There is no escape, if they avoid one danger, it will only be to be faced with another. The wicked of Israel were caught in a trap. If he flees from a lion, he will meet a bear. If he flees from the bear and thinks he is safe in his house, he will confront a snake. The Day of the Lord won’t be day-light, it will be darkness, pitch-darkness.

‘I hate, I despise your religious festivals; your assemblies are a stench to me. Even though you bring me burnt offerings and grain offerings, I will not accept them. Though you bring choice fellowship offerings, I will have no regard for them. Away with the noise of your songs! I will not listen to the music of your harps. But let justice roll on like a river, righteousness like a never-failing stream! “Did you bring me sacrifices and offerings forty years in the wilderness, people of Israel? You have lifted up the shrine of your king, the pedestal of your idols, the star of your god—which you made for yourselves. Therefore I will send you into exile beyond Damascus,” says the LORD, whose name is God Almighty.’ Amos 5:21-27

God despises their feasts, their sacrifices and their assemblies, Leviticus 26:31. He won’t accept their burnt and grain offerings, He has no regard for them. They are simply an outward show that has no meaning. These would be their annual festivals, with the associated times of worship.

Their singing was also rejected by God. The worship that took place at Bethel and Dan was based on the temple worship in Jerusalem, but it had been corrupted.

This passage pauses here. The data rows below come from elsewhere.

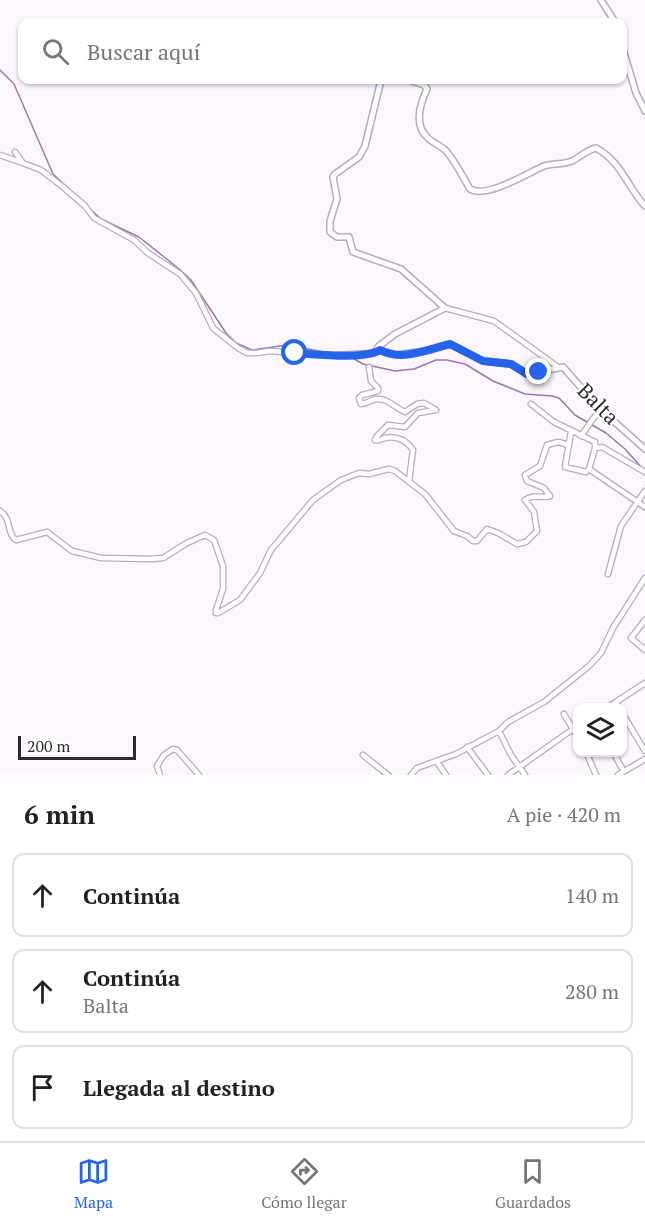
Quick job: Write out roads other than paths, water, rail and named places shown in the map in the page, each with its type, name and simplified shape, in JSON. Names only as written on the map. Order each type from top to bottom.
[{"type":"street","points":[[601,0],[612,18]]},
{"type":"street","points":[[627,65],[645,111]]},
{"type":"street","points":[[380,84],[365,146],[359,158],[334,174],[337,199],[330,221],[330,232],[337,237],[349,237],[353,252],[401,270],[445,308],[494,321],[558,367]]},
{"type":"street","points":[[421,84],[427,89],[420,107],[420,126],[425,136],[450,155],[470,189],[485,192],[546,165],[570,162],[596,148],[621,170],[645,206]]},
{"type":"street","points":[[15,152],[23,163]]},
{"type":"street","points":[[0,155],[41,170],[85,207],[94,218],[134,240],[148,253],[180,274],[196,293],[213,328],[247,353],[268,351],[358,355],[377,352],[379,346],[394,334],[445,308]]},
{"type":"street","name":"Balta","points":[[377,352],[397,355],[431,350],[450,344],[483,361],[511,364],[527,374],[563,367],[600,409],[645,449]]},
{"type":"street","points":[[369,367],[371,381],[378,391],[362,395],[359,398],[361,404],[366,404],[373,399],[381,400],[390,402],[405,412],[417,404],[424,403],[436,410],[418,413],[405,427],[388,425],[375,440],[396,438],[408,442],[413,450],[409,482]]},
{"type":"street","points":[[531,404],[570,432],[595,442],[589,469],[586,472],[565,467],[570,432]]},
{"type":"street","points":[[581,436],[587,424],[600,409]]},
{"type":"street","points":[[0,511],[6,516],[11,536],[16,540],[47,532],[72,551],[101,558],[164,558],[187,543],[205,535],[214,540],[223,566],[224,589],[216,610],[218,613],[240,600],[260,573],[271,550],[313,500],[329,487],[359,473],[369,474],[389,469],[425,494],[458,533],[476,542],[487,529],[520,544],[526,542],[537,531],[534,512],[525,500],[533,495],[550,496],[544,488],[527,481],[525,476],[540,466],[547,445],[558,442],[569,445]]},
{"type":"street","points":[[595,448],[602,447],[645,472]]},
{"type":"street","points":[[589,469],[645,507]]},
{"type":"street","points":[[608,574],[621,526],[645,491]]},
{"type":"street","points":[[411,775],[417,768],[437,762],[498,731],[508,722],[544,702],[596,659],[601,654],[613,628],[642,587],[645,578]]},
{"type":"street","points":[[644,622],[631,640],[645,650]]},
{"type":"street","points":[[616,702],[645,683]]},
{"type":"street","points":[[564,714],[573,725]]},
{"type":"street","points":[[627,721],[645,751]]},
{"type":"street","points":[[508,775],[573,728]]},
{"type":"street","points":[[498,731],[525,775]]},
{"type":"street","points":[[467,747],[488,775]]},
{"type":"street","points":[[160,775],[158,766],[164,755],[173,749],[177,750],[199,775]]},
{"type":"street","points":[[363,755],[388,775]]},
{"type":"street","points":[[588,757],[596,775]]},
{"type":"street","points":[[615,757],[623,770]]},
{"type":"street","points":[[618,775],[645,759]]},
{"type":"street","points":[[437,762],[446,775]]},
{"type":"waterway","points":[[0,70],[14,84],[53,174],[69,189]]},
{"type":"waterway","points":[[90,209],[101,219],[139,237],[178,268],[191,280],[226,333],[236,343],[252,350],[287,345],[329,353]]},
{"type":"waterway","points":[[349,356],[363,364],[395,371],[414,369],[436,360],[447,360],[465,364],[493,381],[525,394],[559,398],[575,415],[606,433],[625,449],[643,469]]}]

The form of worship was the same. The same festivals were remembered. And they worshipped God. But they didn’t worship Him in the way they should have done, John 4:24.

They didn’t worship Him alone, they worshipped other gods as well. Jeroboam I soon after the kingdom divided set up golden calves to worship in Bethel and Dan.

God says, let justice roll on like a river, righteousness like a never-failing stream! There are two views as to what this means.

1. Justice and righteousness seem to refer to the flooding of the land with the judgement and righteousness of God.

This is God’s judgment coming in a flood because of their false worship, Isaiah 10:22.

2. The people are being called to replace their idolatrous worship with justice and righteousness.

The people had been guilty of idolatry from the time of their wilderness wanderings. They had not worshipped in the way God wanted them to.

Verse 26 has been a difficult verse for the translators. Various names are mentioned, which seem to be the names of idols.

RSV ‘Sakkuth Kaiman.’

AV ‘Moloch Chiun.’

NIV ‘Shrine of your king pedestal of your idols.’

They all refer to the idolatry of Israel, idols which they had made for themselves. They had transferred worship that was due to God to these idols, Acts 7:42-43. All this idolatry will have consequences, they will go into exile beyond Damascus, which refers to Assyria.

Coffman, in his commentary, says the following.

‘The terrible consequences of rebellion against God grew steadily worse. Injustice, crime, and immorality of all degrees soon led to complete anarchy in the land. In 722-721 B.C., the ten tribes of the Northern Kingdom were subjugated by the Assyrian king and the people were deported to Assyria never to return as a nation.’